Untuk menguji hipotesis tersebut, para peneliti menggunakan teknologi genomik mutakhir, yaitu single-cell DNA sequencing. Mereka menganalisis sel melanosit, yaitu sel penghasil pigmen tempat melanoma bermula, dari tiga kelompok donor kulit.
Kelompok pertama terdiri dari 11 orang dengan riwayat panjang penggunaan tanning bed. Kelompok kedua adalah sembilan orang yang tidak pernah menggunakan tanning bed, tetapi memiliki profil usia dan risiko kanker yang serupa.
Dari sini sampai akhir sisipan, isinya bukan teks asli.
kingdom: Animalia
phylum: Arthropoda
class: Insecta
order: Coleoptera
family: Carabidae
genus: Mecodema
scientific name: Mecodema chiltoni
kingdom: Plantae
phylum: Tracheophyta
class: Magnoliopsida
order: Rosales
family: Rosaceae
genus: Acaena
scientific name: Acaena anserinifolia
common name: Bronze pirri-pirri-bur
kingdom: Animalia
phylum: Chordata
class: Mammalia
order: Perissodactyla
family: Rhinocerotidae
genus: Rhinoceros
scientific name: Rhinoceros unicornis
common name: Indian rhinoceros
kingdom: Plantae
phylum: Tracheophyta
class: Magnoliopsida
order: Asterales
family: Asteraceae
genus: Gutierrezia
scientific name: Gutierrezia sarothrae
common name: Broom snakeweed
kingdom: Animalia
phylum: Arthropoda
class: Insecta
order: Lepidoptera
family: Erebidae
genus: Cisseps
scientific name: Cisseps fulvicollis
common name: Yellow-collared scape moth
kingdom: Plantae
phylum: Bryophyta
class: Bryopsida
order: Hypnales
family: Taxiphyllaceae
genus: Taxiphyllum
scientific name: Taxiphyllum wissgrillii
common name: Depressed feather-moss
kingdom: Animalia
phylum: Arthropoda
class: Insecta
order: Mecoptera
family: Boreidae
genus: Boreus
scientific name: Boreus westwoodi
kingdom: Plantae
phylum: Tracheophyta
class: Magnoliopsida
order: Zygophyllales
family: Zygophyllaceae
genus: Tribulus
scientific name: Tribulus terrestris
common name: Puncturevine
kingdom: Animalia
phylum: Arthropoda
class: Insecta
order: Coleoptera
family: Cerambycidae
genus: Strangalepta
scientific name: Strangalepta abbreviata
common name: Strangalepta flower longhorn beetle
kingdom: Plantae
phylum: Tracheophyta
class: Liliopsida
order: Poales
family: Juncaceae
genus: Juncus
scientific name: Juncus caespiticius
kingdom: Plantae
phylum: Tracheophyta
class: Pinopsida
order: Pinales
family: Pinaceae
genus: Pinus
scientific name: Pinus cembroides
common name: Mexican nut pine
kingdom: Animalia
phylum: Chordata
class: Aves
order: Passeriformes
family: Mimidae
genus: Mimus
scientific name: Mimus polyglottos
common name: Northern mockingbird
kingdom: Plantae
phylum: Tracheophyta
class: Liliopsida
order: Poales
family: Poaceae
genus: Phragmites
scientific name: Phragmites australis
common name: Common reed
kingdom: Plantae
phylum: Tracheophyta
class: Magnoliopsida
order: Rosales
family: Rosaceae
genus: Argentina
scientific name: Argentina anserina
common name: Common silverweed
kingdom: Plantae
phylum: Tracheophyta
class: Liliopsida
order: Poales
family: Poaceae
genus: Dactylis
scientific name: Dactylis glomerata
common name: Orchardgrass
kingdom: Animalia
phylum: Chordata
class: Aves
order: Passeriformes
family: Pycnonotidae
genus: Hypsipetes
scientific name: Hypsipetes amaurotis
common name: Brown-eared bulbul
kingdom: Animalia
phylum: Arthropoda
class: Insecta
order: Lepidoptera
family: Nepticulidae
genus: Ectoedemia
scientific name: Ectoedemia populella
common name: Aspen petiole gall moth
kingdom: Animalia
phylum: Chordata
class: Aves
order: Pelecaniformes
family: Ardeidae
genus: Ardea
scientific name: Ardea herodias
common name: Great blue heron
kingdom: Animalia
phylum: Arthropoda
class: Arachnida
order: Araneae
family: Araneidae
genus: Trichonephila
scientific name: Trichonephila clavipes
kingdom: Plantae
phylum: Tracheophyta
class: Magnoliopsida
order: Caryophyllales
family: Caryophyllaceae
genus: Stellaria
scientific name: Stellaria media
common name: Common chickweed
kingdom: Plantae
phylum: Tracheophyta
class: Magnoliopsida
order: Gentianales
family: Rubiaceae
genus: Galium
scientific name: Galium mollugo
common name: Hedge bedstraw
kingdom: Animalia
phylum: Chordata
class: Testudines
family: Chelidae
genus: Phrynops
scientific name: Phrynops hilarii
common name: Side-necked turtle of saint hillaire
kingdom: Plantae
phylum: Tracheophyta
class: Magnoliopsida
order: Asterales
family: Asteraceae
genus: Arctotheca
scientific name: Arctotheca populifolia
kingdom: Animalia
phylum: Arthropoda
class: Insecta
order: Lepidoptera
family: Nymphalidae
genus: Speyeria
Kelompok ketiga berasal dari enam donor jenazah sebagai kontrol tambahan.
Dari 182 sel melanosit yang dianalisis, sel kulit dari pengguna tanning bed membawa hampir dua kali lipat jumlah mutasi DNA dibandingkan kelompok kontrol. Tak hanya itu, mutasi yang ditemukan juga lebih sering terkait langsung dengan melanoma.
“Pada paparan matahari luar ruangan, mungkin hanya sekitar 20% kulit yang mengalami kerusakan paling berat,” ujar Gerami. “Pada pengguna tanning bed, mutasi berbahaya itu muncul di hampir seluruh permukaan kulit.”
Ketika pengalaman pribadi menjadi bukti ilmiah
Penelitian ini tak lepas dari kontribusi para pasien yang bersedia mendonasikan biopsi kulit. Salah satunya adalah Heidi Tarr, 49 tahun, dari wilayah Chicago, Amerika Serikat (AS).
Saat remaja, ia rutin menggunakan tanning bed dua hingga tiga kali seminggu. Kala itu, kulit cokelat dianggap sebagai simbol kecantikan, ia menirunya dari teman sebaya dan figur publik.
Puluhan tahun kemudian, ia menemukan tahi lalat mencurigakan di punggungnya. Diagnosis melanoma mengubah hidupnya, yang mana ia harus operasi, kontrol rutin selama bertahun-tahun, dan lebih dari 15 biopsi tambahan. “Biopsinya memang sakit, tapi kecemasan mentalnya jauh lebih berat,” ujarnya. “Selalu ada rasa menunggu, apakah ini melanoma lagi.”
Ketika ditawari berpartisipasi dalam studi ini, Heidi tak ragu. “Aku menghargai sains. Kalau apa yang terjadi pada kulitku bisa membantu orang lain memahami risiko sebenarnya dari tanning bed, itu berarti.”
Melihat bukti biologis dan klinis berdampingan, Gerami menilai perubahan kebijakan sudah mendesak. Menurutnya, setidaknya penggunaan tanning bed harus dilarang untuk anak di bawah umur.
“Sebagian besar pasien saya mulai tanning saat masih muda, rentan, dan belum punya informasi yang cukup,” katanya. “Banyak dari mereka merasa dikhianati oleh industri dan menyesali keputusan di masa lalu.”
Ia juga menyerukan peringatan kesehatan yang lebih tegas, setara dengan rokok. Organisasi Kesehatan Dunia (WHO) sendiri telah mengklasifikasikan tanning bed sebagai karsinogen kelas satu, sejajar dengan rokok dan asbes.
Bagi siapa pun yang pernah rutin menggunakan tanning bed, Gerami menyarankan pemeriksaan kulit menyeluruh oleh dokter kulit dan evaluasi apakah diperlukan pemantauan rutin jangka panjang.